Mon père se confessa donc au père Boutoul, titre que mon père ne parvenait pas à donner à un homme de son âge avec qui il avait partagé de longues heures d’angoisse, d’attentes interminables, entourés de morts, englués dans la boue des tranchées du Nord. Plusieurs fois il me raconta leur parodie complice. Frère d’armes, le père Boutoul, n’ignorait rien de ses opinions de libre penseur. Mon père, de son côté, comme tout enfant de son époque, avait suivi le catéchisme, s’était confessé plusieurs fois, n’ignorait rien d’un rituel qu’il jugeait clownesque. Aussi, dans ce « secret du confessionnal» où ils ne pouvaient éviter de passer, jouèrent-ils une comédie que l’un, qui avait le rôle titre, prétendit sérieuse tandis que l’autre, qui était le faire-valoir, voulut bouffonne. Le prêtre respecta le rituel, mon père « confessa », dans le désordre, une interminable liste de péchés qu’il s’était inventé la nuit précédent le rituel: «il avait mis son doigt dans la confiture; avait eu des pensées mauvaises; caressé les seins de sa promise avant le mariage; coassé au passage d’un prêtre; détesté la guerre; maudit le Général Duchêne; ri au passage d’une procession; s’était moqué de la vierge noire; avait empêché un de ses élèves, en le retenant sous un prétexte quelconque, d’aller se confesser; avait laissé brûler une tarte aux pommes; etc.». Le prêtre joua le jeu, lui donna l’absolution à condition qu’il dise chaque matin dix pater et quinze ave, fasse un don aux œuvres, et vienne à la messe deux fois par semaine.

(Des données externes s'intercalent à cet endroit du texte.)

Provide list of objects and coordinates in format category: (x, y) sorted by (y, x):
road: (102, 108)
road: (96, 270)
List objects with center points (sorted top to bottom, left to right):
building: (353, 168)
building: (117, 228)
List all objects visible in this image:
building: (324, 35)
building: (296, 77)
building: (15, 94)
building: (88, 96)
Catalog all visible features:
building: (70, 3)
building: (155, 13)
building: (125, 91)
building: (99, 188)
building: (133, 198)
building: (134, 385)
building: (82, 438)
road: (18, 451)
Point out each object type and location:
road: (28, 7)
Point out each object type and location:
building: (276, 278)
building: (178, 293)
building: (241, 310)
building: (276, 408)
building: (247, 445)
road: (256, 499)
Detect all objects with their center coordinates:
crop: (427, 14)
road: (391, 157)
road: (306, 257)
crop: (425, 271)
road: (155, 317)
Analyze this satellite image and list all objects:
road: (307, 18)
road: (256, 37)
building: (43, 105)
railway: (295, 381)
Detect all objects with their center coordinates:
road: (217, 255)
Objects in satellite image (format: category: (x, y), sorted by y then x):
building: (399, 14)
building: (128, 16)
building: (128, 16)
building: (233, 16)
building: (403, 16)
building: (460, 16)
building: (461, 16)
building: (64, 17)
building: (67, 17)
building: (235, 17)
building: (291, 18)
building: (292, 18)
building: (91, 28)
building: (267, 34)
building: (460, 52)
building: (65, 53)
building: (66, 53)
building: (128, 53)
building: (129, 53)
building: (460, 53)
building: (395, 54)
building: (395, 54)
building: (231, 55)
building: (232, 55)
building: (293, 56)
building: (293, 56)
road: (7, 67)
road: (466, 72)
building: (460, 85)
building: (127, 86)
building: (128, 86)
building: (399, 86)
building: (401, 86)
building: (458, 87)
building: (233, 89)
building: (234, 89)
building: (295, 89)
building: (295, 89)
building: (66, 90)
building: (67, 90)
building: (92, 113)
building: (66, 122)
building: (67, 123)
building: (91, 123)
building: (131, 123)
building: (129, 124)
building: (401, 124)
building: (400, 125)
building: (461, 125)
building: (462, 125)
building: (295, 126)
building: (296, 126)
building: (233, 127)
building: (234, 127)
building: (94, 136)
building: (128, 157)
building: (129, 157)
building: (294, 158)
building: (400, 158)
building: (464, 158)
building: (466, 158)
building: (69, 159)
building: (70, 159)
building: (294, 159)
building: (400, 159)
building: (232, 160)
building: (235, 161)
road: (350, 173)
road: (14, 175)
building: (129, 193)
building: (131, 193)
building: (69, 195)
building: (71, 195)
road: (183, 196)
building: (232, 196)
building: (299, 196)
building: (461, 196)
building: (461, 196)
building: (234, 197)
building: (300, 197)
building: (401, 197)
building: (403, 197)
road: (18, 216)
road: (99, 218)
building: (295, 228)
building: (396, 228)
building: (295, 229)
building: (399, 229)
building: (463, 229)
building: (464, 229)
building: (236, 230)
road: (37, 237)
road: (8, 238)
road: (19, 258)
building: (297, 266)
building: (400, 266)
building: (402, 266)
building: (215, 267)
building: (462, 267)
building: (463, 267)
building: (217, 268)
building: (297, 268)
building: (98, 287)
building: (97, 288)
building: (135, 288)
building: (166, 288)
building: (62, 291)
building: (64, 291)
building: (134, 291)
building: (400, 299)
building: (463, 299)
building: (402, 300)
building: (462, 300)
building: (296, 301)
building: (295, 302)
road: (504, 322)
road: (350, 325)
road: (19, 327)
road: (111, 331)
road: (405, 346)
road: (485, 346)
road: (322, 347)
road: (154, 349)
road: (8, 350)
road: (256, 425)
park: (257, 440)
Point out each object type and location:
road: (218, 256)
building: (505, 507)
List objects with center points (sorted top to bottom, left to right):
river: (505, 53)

C’est ainsi qu'il inventa ce «jeu de la confession» qui, plus tard, nous rendit, mon père et moi, complices d’une éducation religieuse critique. Nous partagions les rôles, je jouais celui du pénitent devant inventer toujours de nouvelles culpabilités les plus baroques possibles, lui tenait celui du prêtre qui devait imaginer des punitions invraisemblables. Ce jeu irritait ma mère qui ne parvint jamais à abandonner une certaine dose de religiosité. Je suis persuadé que ce fait n’était d’ailleurs pas étranger au plaisir de mon père à y jouer de temps en temps. Sachant très bien ne pas aller trop loin, il aimait en effet chatouiller ma mère sur la religion, se moquer gentiment d’elle pour mieux la câliner ensuite.

Vis à vis de la religion, mon père prétendait me laisser libre: s’il ne s’opposait pas à ce que ma mère me fasse enseigner le catholicisme, il se donnait le droit de m’ouvrir la pensée sur d’autres perspectives. Notre «jeu de la confession» faisait partie de cette stratégie; une autre méthode, plus subtile, était, sous prétexte d’éveil culturel, de m’ouvrir aux autres croyances du monde. En bon pédagogue, il savait que les récits aventureux, riches en péripéties, de la mythologie grecque ne pouvaient qu’intéresser un cerveau d’enfant curieux. Bon conteur, chaque soir, après que ma mère m’eût fait faire ma prière, il m’en racontait, pour m’endormir, un épisode, mettant le dieu catholique au niveau des multiples dieux grecs, relativisant ainsi de façon insidieuse tout ce que le prêtre de la commune tentait de m’enseigner par ailleurs.